12. A display device comprising:

a substrate having a non-rectangular display area;

a plurality of pixels disposed in the display area and disposed in a plurality of pixel columns extending along a first direction and a plurality of pixel rows extending along a second direction crossing the first direction; and

a compensation pattern including a first sub compensation pattern disposed adjacent to a first sub pixel included in a pixel disposed in an uppermost pixel row among the plurality of pixels in the first direction and a second sub compensation pattern disposed adjacent to a second sub pixel included in the pixel and having an internal capacitance different from an internal capacitance of the first sub pixel.

13. The display device of claim 12, wherein each of the first sub compensation pattern and the second sub compensation pattern provides a different compensation capacitance.

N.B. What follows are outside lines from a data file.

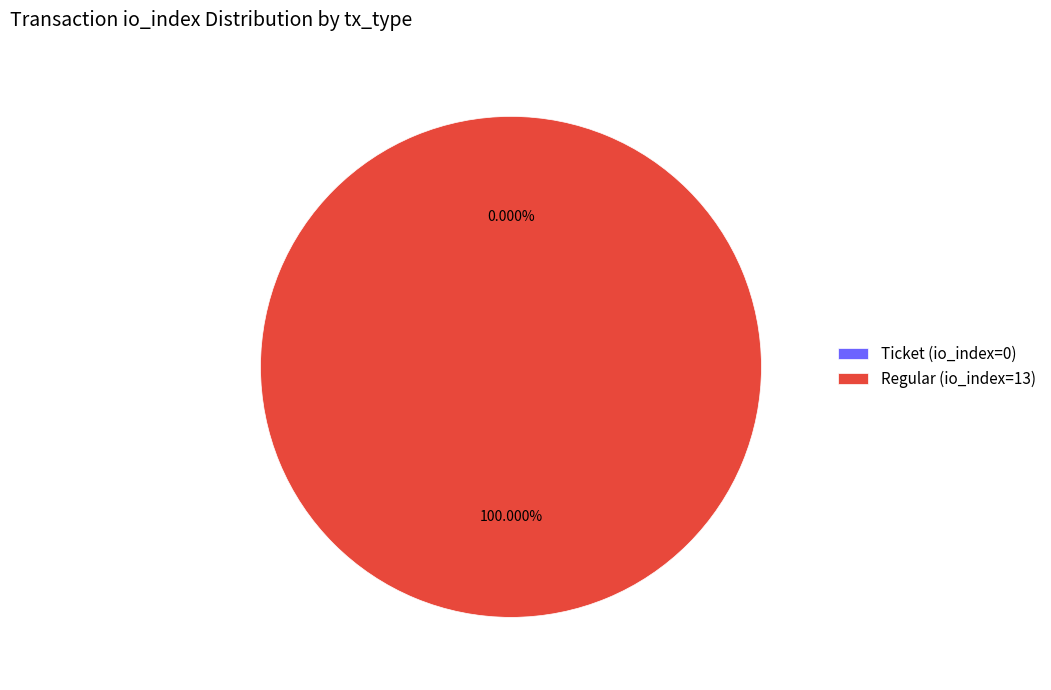

To the nearest percent, what is the combined percentage of Ticket (io_index=0) and Regular (io_index=13)?

100%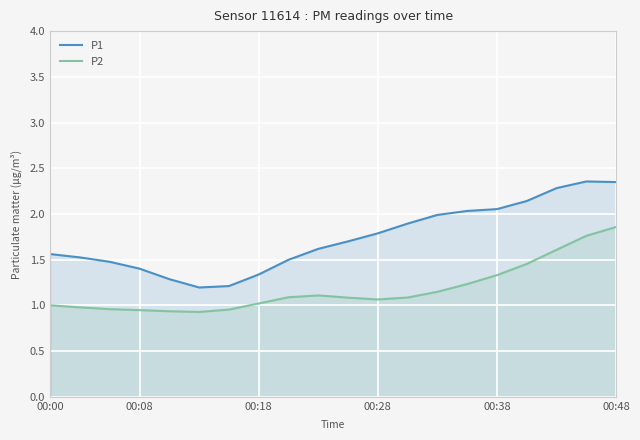

True or false: P1 and P2 intersect in this chart.

False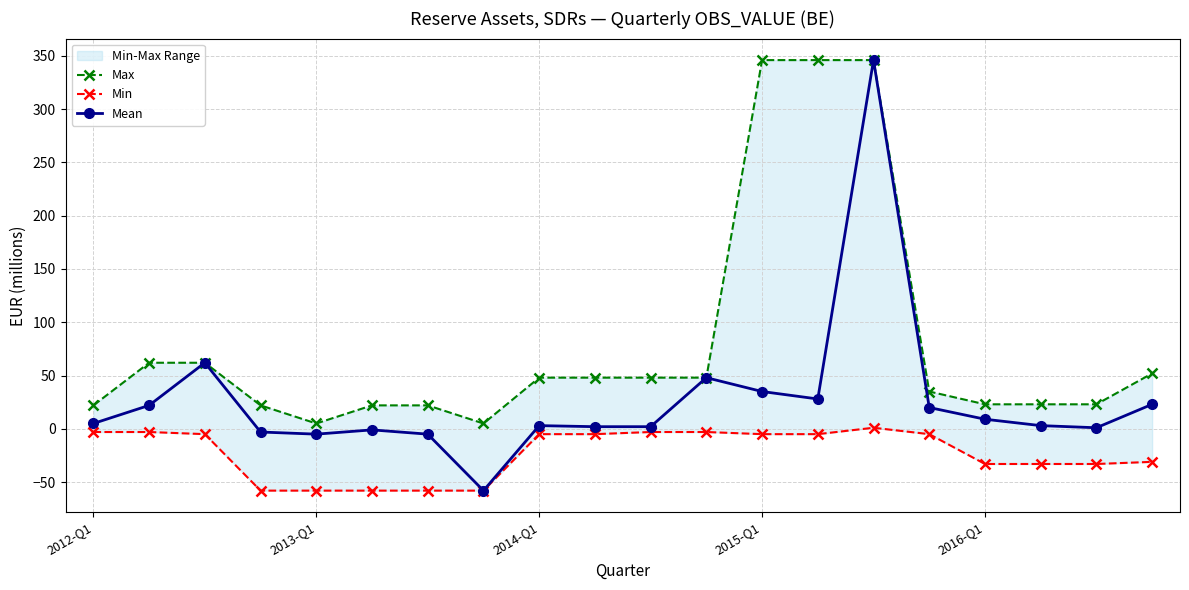

How many interior local valleys does the Mean series have?

4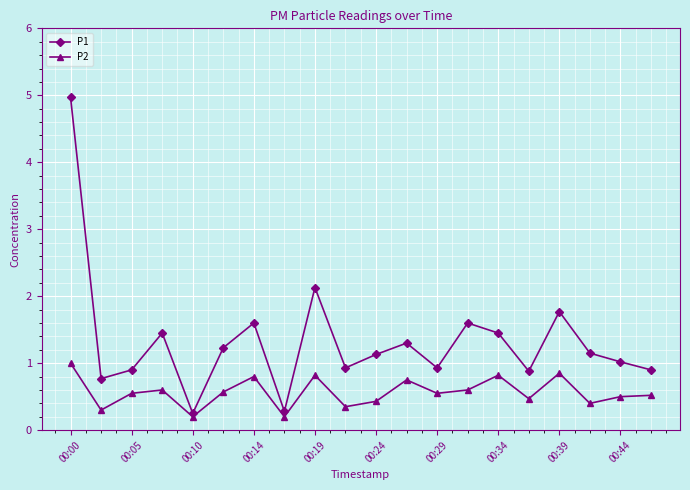

Which series has the largest total across all categories?

P1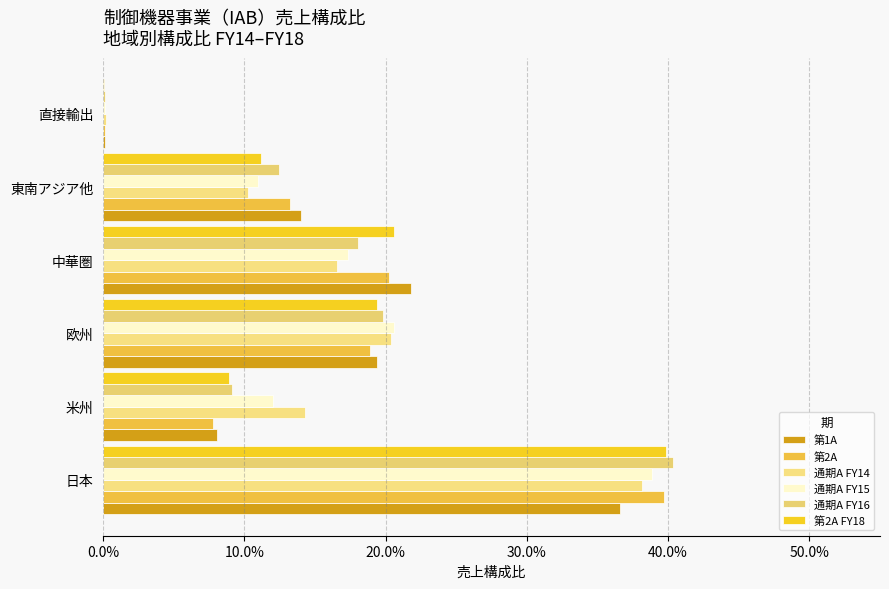

What position from the left is 日本?

1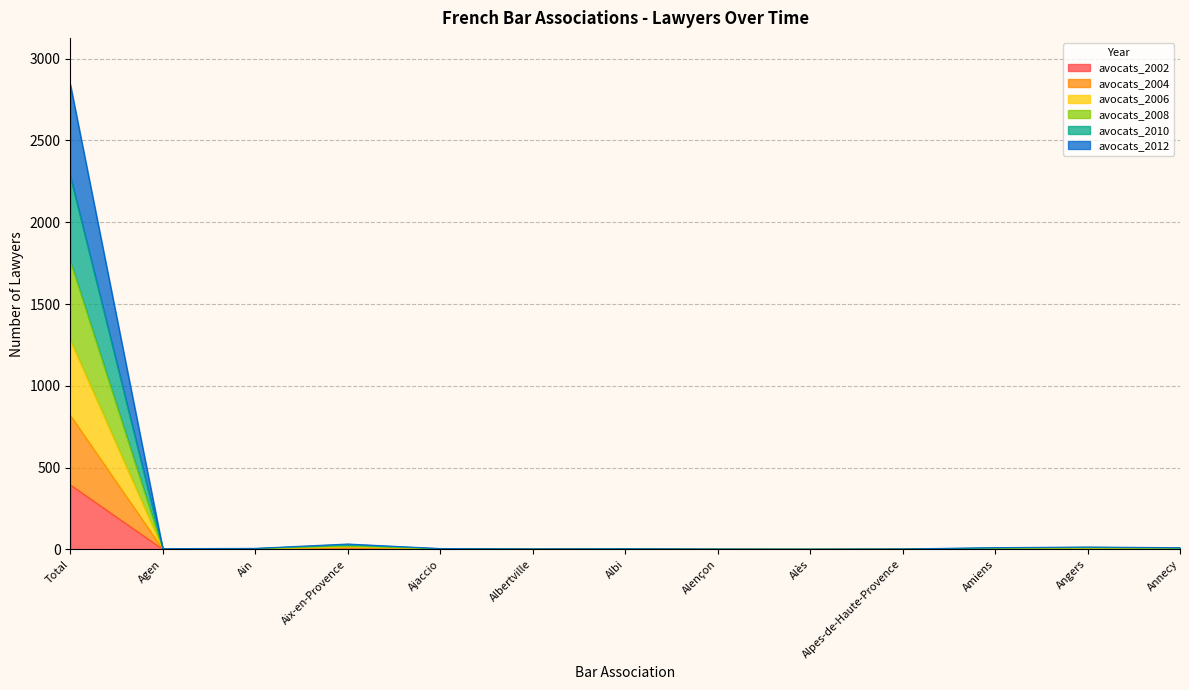

What is the label of the 1st point from the left?

Total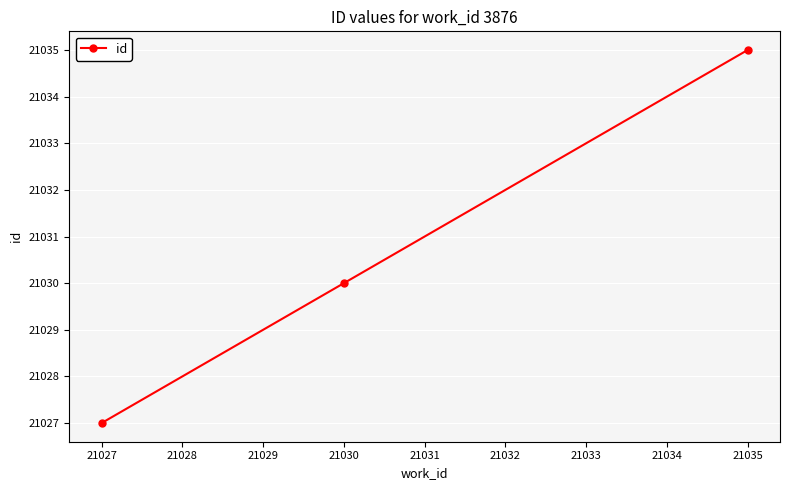

Count the values in the range 21027 to 21035.

3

14. The display device of claim 12, wherein,

the plurality of pixels includes a first transistor and a second transistor, wherein

the first transistor includes a first active pattern, a first gate pattern, a first source electrode, and a first drain electrode, and wherein,

the compensation pattern includes: a first metal pattern disposed on the substrate; and a second metal pattern disposed on the first metal pattern, wherein a first compensation capacitor is formed in an area where the first metal pattern and the second metal pattern overlap each other, and wherein the first metal pattern includes a same material as the first gate pattern.

15. The display device of claim 14, further comprising:

a capacitor electrode pattern overlapping the first gate pattern, wherein,

a storage capacitor is formed in an area where the capacitor electrode pattern and the first gate pattern overlap each other, and wherein,

the second metal pattern includes a same material as the capacitor electrode pattern.

16. The display device of claim 15,

wherein the second transistor includes a second active pattern, a second gate pattern, a second source electrode, and a second drain electrode, and wherein,

the compensation pattern further includes: a third metal pattern disposed on the second metal pattern, and wherein a second compensation capacitor is formed in an area where the second metal pattern and the third metal pattern overlap each other, and wherein the third metal pattern includes a same material as the second gate pattern.

17. The display device of claim 16, wherein the compensation pattern further includes:

a fourth metal pattern disposed on the second metal pattern, and

wherein a third compensation capacitor is formed in an area where the third metal pattern and the fourth metal pattern overlap each other, and

wherein the fourth metal pattern includes a same material as the first source electrode and the first drain electrode.

18. The display device of claim 12, wherein the compensation pattern is disposed to correspond to each pixel column.

19. The display device of claim 18, further comprising:

a plurality of data lines connected the plurality of pixels located in a corresponding pixel column, extending in the first direction, and spaced apart from each other in the second direction,

wherein each of the plurality of data lines has a different internal capacitance, and

wherein the compensation pattern provides a compensation capacitance for compensating for a deviation of the internal capacitance between the plurality of data lines.

20. The display device of claim 19, wherein the compensation capacitance increases as a distance of a corresponding pixel column from a virtual line passing through a center of the display area and extending in the first direction increases.